Tony F. W. Embleton
80 Sheardown Dr., Box 786, Nobleton, ON L0G 1N0, Canada
Concerns about noise in the community date back to the dawn of recorded history, have continued through Roman times, the Middle Ages, and are still with us. Many of the principal wave-propagation mechanisms involved in the real atmosphere outdoors were understood at least qualitatively by the late 1800's. Today, a good understanding of all the sound propagation phenomena is of considerable economic and social importance in connection with environmental impact studies. Reality is far more interesting than simple spherical spreading in the space above a hard, flat ground. Some grounds are hard like concrete or soft as snow.

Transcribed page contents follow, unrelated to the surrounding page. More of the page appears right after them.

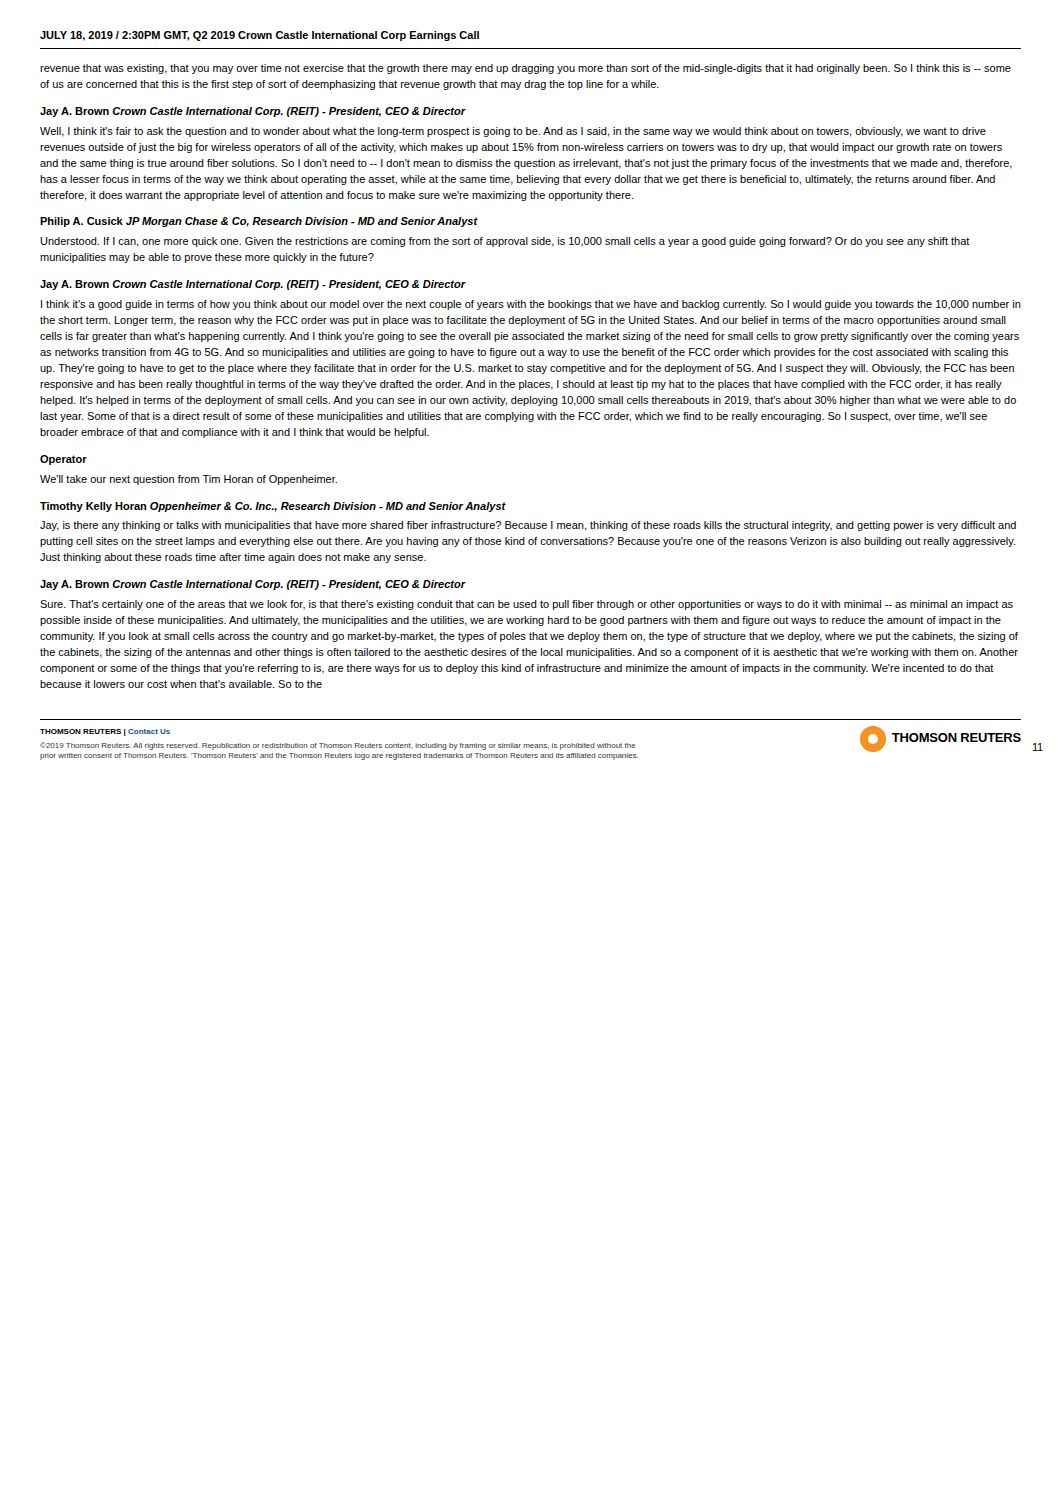JULY 18, 2019 / 2:30PM GMT, Q2 2019 Crown Castle International Corp Earnings Call
revenue that was existing, that you may over time not exercise that the growth there may end up dragging you more than sort of the mid-single-digits that it had originally been. So I think this is -- some of us are concerned that this is the first step of sort of deemphasizing that revenue growth that may drag the top line for a while.
Jay A. Brown Crown Castle International Corp. (REIT) - President, CEO & Director
Well, I think it's fair to ask the question and to wonder about what the long-term prospect is going to be. And as I said, in the same way we would think about on towers, obviously, we want to drive revenues outside of just the big for wireless operators of all of the activity, which makes up about 15% from non-wireless carriers on towers was to dry up, that would impact our growth rate on towers and the same thing is true around fiber solutions. So I don't need to -- I don't mean to dismiss the question as irrelevant, that's not just the primary focus of the investments that we made and, therefore, has a lesser focus in terms of the way we think about operating the asset, while at the same time, believing that every dollar that we get there is beneficial to, ultimately, the returns around fiber. And therefore, it does warrant the appropriate level of attention and focus to make sure we're maximizing the opportunity there.
Philip A. Cusick JP Morgan Chase & Co, Research Division - MD and Senior Analyst
Understood. If I can, one more quick one. Given the restrictions are coming from the sort of approval side, is 10,000 small cells a year a good guide going forward? Or do you see any shift that municipalities may be able to prove these more quickly in the future?
Jay A. Brown Crown Castle International Corp. (REIT) - President, CEO & Director
I think it's a good guide in terms of how you think about our model over the next couple of years with the bookings that we have and backlog currently. So I would guide you towards the 10,000 number in the short term. Longer term, the reason why the FCC order was put in place was to facilitate the deployment of 5G in the United States. And our belief in terms of the macro opportunities around small cells is far greater than what's happening currently. And I think you're going to see the overall pie associated the market sizing of the need for small cells to grow pretty significantly over the coming years as networks transition from 4G to 5G. And so municipalities and utilities are going to have to figure out a way to use the benefit of the FCC order which provides for the cost associated with scaling this up. They're going to have to get to the place where they facilitate that in order for the U.S. market to stay competitive and for the deployment of 5G. And I suspect they will. Obviously, the FCC has been responsive and has been really thoughtful in terms of the way they've drafted the order. And in the places, I should at least tip my hat to the places that have complied with the FCC order, it has really helped. It's helped in terms of the deployment of small cells. And you can see in our own activity, deploying 10,000 small cells thereabouts in 2019, that's about 30% higher than what we were able to do last year. Some of that is a direct result of some of these municipalities and utilities that are complying with the FCC order, which we find to be really encouraging. So I suspect, over time, we'll see broader embrace of that and compliance with it and I think that would be helpful.
Operator
We'll take our next question from Tim Horan of Oppenheimer.
Timothy Kelly Horan Oppenheimer & Co. Inc., Research Division - MD and Senior Analyst
Jay, is there any thinking or talks with municipalities that have more shared fiber infrastructure? Because I mean, thinking of these roads kills the structural integrity, and getting power is very difficult and putting cell sites on the street lamps and everything else out there. Are you having any of those kind of conversations? Because you're one of the reasons Verizon is also building out really aggressively. Just thinking about these roads time after time again does not make any sense.
Jay A. Brown Crown Castle International Corp. (REIT) - President, CEO & Director
Sure. That's certainly one of the areas that we look for, is that there's existing conduit that can be used to pull fiber through or other opportunities or ways to do it with minimal -- as minimal an impact as possible inside of these municipalities. And ultimately, the municipalities and the utilities, we are working hard to be good partners with them and figure out ways to reduce the amount of impact in the community. If you look at small cells across the country and go market-by-market, the types of poles that we deploy them on, the type of structure that we deploy, where we put the cabinets, the sizing of the cabinets, the sizing of the antennas and other things is often tailored to the aesthetic desires of the local municipalities. And so a component of it is aesthetic that we're working with them on. Another component or some of the things that you're referring to is, are there ways for us to deploy this kind of infrastructure and minimize the amount of impacts in the community. We're incented to do that because it lowers our cost when that's available. So to the
THOMSON REUTERS | Contact Us
©2019 Thomson Reuters. All rights reserved. Republication or redistribution of Thomson Reuters content, including by framing or similar means, is prohibited without the prior written consent of Thomson Reuters. 'Thomson Reuters' and the Thomson Reuters logo are registered trademarks of Thomson Reuters and its affiliated companies.
THOMSON REUTERS 11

Corresponding reflection coefficients are usually less than unity and vary with angle. Grounds may not be flat, leading to shadow zones or alternatively multiple reflected paths. Wind convects sound waves, and gradients of wind or temperature refract waves either upward (temperature lapse) or downward (inversion). The atmosphere is rarely still and turbulence causes fluctuations in the acoustical effects. All these features are frequency dependent, and mutually interact. Measured sound levels outdoors owe as much to near-surface weather and to ground shape as to the obvious acoustical factors to source and receiver heights and their separation. Discussion will emphasize field measurements and simple physical interpretations.